The greenback hit a seven-month high against a basket of global currencies, Reuters reports, as speculation that the US Federal Reserve is about to hike interest rates intensifies. Commodities are typically traded in dollars, so a rise has the effect of making them more expensive for foreign buyers.

Metals were hit particularly hard, with copper falling to a six-year low and gold slipping back into decline after a brief rally at the end of last week. Oil, which is also suffering from concerns on demand amid a growth slowdown in China and over an ongoing supply glut, fell sharply.

International benchmark West Texas Intermediate dropped by nearly two per cent and was trading some way below $44 a barrel this morning. US benchmark West Texas Intermediate fell more than three per cent and was around 60 cents above $40 a barrel.

This means WTI is close to the "battle line" that, if breached, could precipitate a more severe fall. 

Ric Navy at brokerage RJ O'Brien & Associates LLC told the Wall Street Journal that $40 was a key psychological support level that was once the top of the market. If a close were to happen below this level then widespread predictions of $30 or even $20 a barrel would come into view, he said.

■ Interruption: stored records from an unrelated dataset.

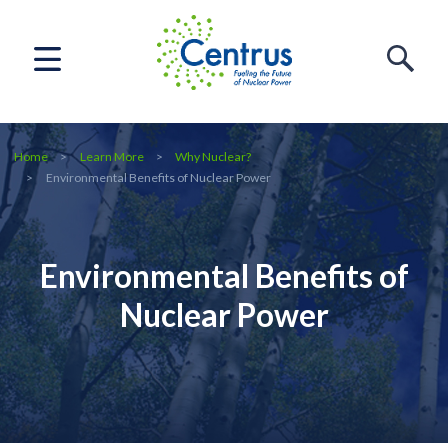
Home
Learn More
Why Nuclear?
Environmental Benefits of Nuclear Power
Environmental Benefits of
Nuclear Power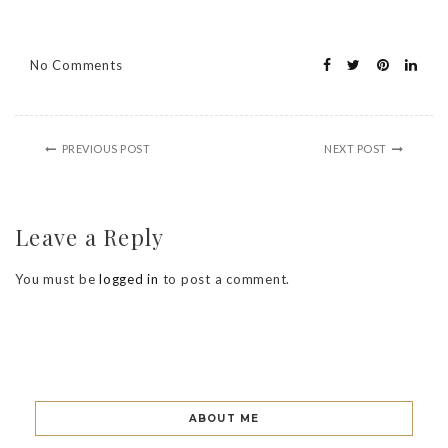
No Comments
PREVIOUS POST
NEXT POST
Leave a Reply
You must be
logged in
to post a comment.
ABOUT ME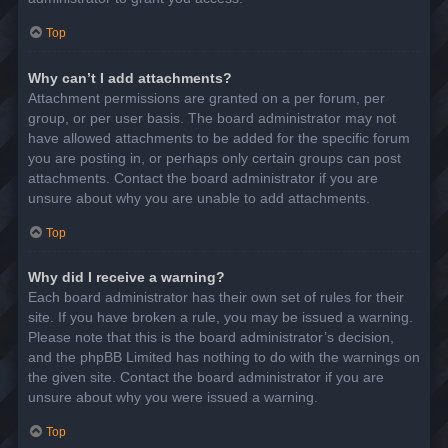
Top
Why can’t I add attachments?
Attachment permissions are granted on a per forum, per
group, or per user basis. The board administrator may not
have allowed attachments to be added for the specific forum
you are posting in, or perhaps only certain groups can post
attachments. Contact the board administrator if you are
unsure about why you are unable to add attachments.
Top
Why did I receive a warning?
Each board administrator has their own set of rules for their
site. If you have broken a rule, you may be issued a warning.
Please note that this is the board administrator’s decision,
and the phpBB Limited has nothing to do with the warnings on
the given site. Contact the board administrator if you are
unsure about why you were issued a warning.
Top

Daniel Ang at Phillip Futures reckons prices will hold this week. This is not least because the dollar is likely to fall back from its current high, as a slew of economic data represents "more downside than up" following the recent strong rally. 

Kang Yoo-jin, commodities analyst at NH Investment and Securities in Seoul, predicted support for oil at current low prices from rising seasonal demand and waning US output, which should combine to prevent another sharp slide before the end of the year.

Attention is then focused on whether there may be a sharp selloff in early 2016. Analysts have already said that oil could hit a new low of anywhere between $35 and a 'cost price' of $20 by around March (see below), as a surge in exports from Iran and potentially weaker demand after a mild winter reignites concern over supply.